# [DIRECTIVE]
Can you rewrite every line of the listing as a JSON list of strings, one string per line, with blank lines left out?

# [RECORD EXTRACTS]
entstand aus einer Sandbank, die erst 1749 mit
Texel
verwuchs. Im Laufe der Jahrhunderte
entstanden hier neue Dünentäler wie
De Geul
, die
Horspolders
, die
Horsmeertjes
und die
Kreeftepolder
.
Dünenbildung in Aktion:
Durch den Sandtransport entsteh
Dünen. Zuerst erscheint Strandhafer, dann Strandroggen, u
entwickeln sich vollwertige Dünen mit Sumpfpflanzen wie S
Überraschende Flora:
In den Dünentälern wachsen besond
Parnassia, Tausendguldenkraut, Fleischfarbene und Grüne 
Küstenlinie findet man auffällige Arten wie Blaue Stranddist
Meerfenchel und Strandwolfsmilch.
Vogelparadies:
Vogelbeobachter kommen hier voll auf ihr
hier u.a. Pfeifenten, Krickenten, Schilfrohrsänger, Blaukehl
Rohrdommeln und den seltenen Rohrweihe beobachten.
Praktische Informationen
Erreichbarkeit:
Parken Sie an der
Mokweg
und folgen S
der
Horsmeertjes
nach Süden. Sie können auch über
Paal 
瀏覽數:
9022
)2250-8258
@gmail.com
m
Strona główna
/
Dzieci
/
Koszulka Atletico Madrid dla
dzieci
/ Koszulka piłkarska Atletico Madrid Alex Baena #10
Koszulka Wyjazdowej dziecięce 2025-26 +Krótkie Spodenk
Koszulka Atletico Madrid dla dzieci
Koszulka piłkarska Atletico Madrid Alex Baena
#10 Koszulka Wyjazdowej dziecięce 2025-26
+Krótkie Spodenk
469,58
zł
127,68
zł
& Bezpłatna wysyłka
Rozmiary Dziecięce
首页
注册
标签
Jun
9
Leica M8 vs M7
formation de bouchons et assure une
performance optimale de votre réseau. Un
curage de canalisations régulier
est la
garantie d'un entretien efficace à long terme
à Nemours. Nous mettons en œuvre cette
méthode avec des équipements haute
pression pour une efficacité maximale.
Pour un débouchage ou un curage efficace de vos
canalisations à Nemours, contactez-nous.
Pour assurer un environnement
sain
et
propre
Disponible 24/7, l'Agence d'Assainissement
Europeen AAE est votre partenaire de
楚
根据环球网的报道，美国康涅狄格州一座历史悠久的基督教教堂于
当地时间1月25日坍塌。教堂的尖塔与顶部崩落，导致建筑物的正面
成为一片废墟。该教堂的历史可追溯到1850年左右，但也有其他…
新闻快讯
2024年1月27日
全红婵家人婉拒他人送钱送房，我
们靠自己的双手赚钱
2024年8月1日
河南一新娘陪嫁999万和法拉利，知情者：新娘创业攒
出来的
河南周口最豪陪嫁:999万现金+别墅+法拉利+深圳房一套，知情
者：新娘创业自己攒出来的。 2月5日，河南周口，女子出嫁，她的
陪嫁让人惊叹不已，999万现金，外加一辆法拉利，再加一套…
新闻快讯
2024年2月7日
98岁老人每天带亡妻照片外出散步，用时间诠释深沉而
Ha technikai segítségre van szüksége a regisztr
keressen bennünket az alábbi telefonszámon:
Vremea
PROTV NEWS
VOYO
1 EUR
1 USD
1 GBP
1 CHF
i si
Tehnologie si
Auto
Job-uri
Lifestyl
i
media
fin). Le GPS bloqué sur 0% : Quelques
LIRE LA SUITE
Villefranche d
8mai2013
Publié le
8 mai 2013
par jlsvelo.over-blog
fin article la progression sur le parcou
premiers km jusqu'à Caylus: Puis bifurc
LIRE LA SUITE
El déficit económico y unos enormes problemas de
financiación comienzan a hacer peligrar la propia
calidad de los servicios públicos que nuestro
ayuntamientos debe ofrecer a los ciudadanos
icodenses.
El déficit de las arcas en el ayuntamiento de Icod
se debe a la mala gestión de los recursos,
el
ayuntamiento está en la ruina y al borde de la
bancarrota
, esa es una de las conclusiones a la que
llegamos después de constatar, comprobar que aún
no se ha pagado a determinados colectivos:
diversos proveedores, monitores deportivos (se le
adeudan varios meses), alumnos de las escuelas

# [ANSWER SECTION]
[
  "entstand aus einer Sandbank, die erst 1749 mit",
  "Texel",
  "verwuchs. Im Laufe der Jahrhunderte",
  "entstanden hier neue Dünentäler wie",
  "De Geul",
  ", die",
  "Horspolders",
  ", die",
  "Horsmeertjes",
  "und die",
  "Kreeftepolder",
  ".",
  "Dünenbildung in Aktion:",
  "Durch den Sandtransport entsteh",
  "Dünen. Zuerst erscheint Strandhafer, dann Strandroggen, u",
  "entwickeln sich vollwertige Dünen mit Sumpfpflanzen wie S",
  "Überraschende Flora:",
  "In den Dünentälern wachsen besond",
  "Parnassia, Tausendguldenkraut, Fleischfarbene und Grüne ",
  "Küstenlinie findet man auffällige Arten wie Blaue Stranddist",
  "Meerfenchel und Strandwolfsmilch.",
  "Vogelparadies:",
  "Vogelbeobachter kommen hier voll auf ihr",
  "hier u.a. Pfeifenten, Krickenten, Schilfrohrsänger, Blaukehl",
  "Rohrdommeln und den seltenen Rohrweihe beobachten.",
  "Praktische Informationen",
  "Erreichbarkeit:",
  "Parken Sie an der",
  "Mokweg",
  "und folgen S",
  "der",
  "Horsmeertjes",
  "nach Süden. Sie können auch über",
  "Paal ",
  "瀏覽數:",
  "9022",
  ")2250-8258",
  "@gmail.com",
  "m",
  "Strona główna",
  "/",
  "Dzieci",
  "/",
  "Koszulka Atletico Madrid dla",
  "dzieci",
  "/ Koszulka piłkarska Atletico Madrid Alex Baena #10",
  "Koszulka Wyjazdowej dziecięce 2025-26 +Krótkie Spodenk",
  "Koszulka Atletico Madrid dla dzieci",
  "Koszulka piłkarska Atletico Madrid Alex Baena",
  "#10 Koszulka Wyjazdowej dziecięce 2025-26",
  "+Krótkie Spodenk",
  "469,58",
  "zł",
  "127,68",
  "zł",
  "& Bezpłatna wysyłka",
  "Rozmiary Dziecięce",
  "首页",
  "注册",
  "标签",
  "Jun",
  "9",
  "Leica M8 vs M7",
  "formation de bouchons et assure une",
  "performance optimale de votre réseau. Un",
  "curage de canalisations régulier",
  "est la",
  "garantie d'un entretien efficace à long terme",
  "à Nemours. Nous mettons en œuvre cette",
  "méthode avec des équipements haute",
  "pression pour une efficacité maximale.",
  "Pour un débouchage ou un curage efficace de vos",
  "canalisations à Nemours, contactez-nous.",
  "Pour assurer un environnement",
  "sain",
  "et",
  "propre",
  "Disponible 24/7, l'Agence d'Assainissement",
  "Europeen AAE est votre partenaire de",
  "楚",
  "根据环球网的报道，美国康涅狄格州一座历史悠久的基督教教堂于",
  "当地时间1月25日坍塌。教堂的尖塔与顶部崩落，导致建筑物的正面",
  "成为一片废墟。该教堂的历史可追溯到1850年左右，但也有其他…",
  "新闻快讯",
  "2024年1月27日",
  "全红婵家人婉拒他人送钱送房，我",
  "们靠自己的双手赚钱",
  "2024年8月1日",
  "河南一新娘陪嫁999万和法拉利，知情者：新娘创业攒",
  "出来的",
  "河南周口最豪陪嫁:999万现金+别墅+法拉利+深圳房一套，知情",
  "者：新娘创业自己攒出来的。 2月5日，河南周口，女子出嫁，她的",
  "陪嫁让人惊叹不已，999万现金，外加一辆法拉利，再加一套…",
  "新闻快讯",
  "2024年2月7日",
  "98岁老人每天带亡妻照片外出散步，用时间诠释深沉而",
  "Ha technikai segítségre van szüksége a regisztr",
  "keressen bennünket az alábbi telefonszámon:",
  "Vremea",
  "PROTV NEWS",
  "VOYO",
  "1 EUR",
  "1 USD",
  "1 GBP",
  "1 CHF",
  "i si",
  "Tehnologie si",
  "Auto",
  "Job-uri",
  "Lifestyl",
  "i",
  "media",
  "fin). Le GPS bloqué sur 0% : Quelques",
  "LIRE LA SUITE",
  "Villefranche d",
  "8mai2013",
  "Publié le",
  "8 mai 2013",
  "par jlsvelo.over-blog",
  "fin article la progression sur le parcou",
  "premiers km jusqu'à Caylus: Puis bifurc",
  "LIRE LA SUITE",
  "El déficit económico y unos enormes problemas de",
  "financiación comienzan a hacer peligrar la propia",
  "calidad de los servicios públicos que nuestro",
  "ayuntamientos debe ofrecer a los ciudadanos",
  "icodenses.",
  "El déficit de las arcas en el ayuntamiento de Icod",
  "se debe a la mala gestión de los recursos,",
  "el",
  "ayuntamiento está en la ruina y al borde de la",
  "bancarrota",
  ", esa es una de las conclusiones a la que",
  "llegamos después de constatar, comprobar que aún",
  "no se ha pagado a determinados colectivos:",
  "diversos proveedores, monitores deportivos (se le",
  "adeudan varios meses), alumnos de las escuelas"
]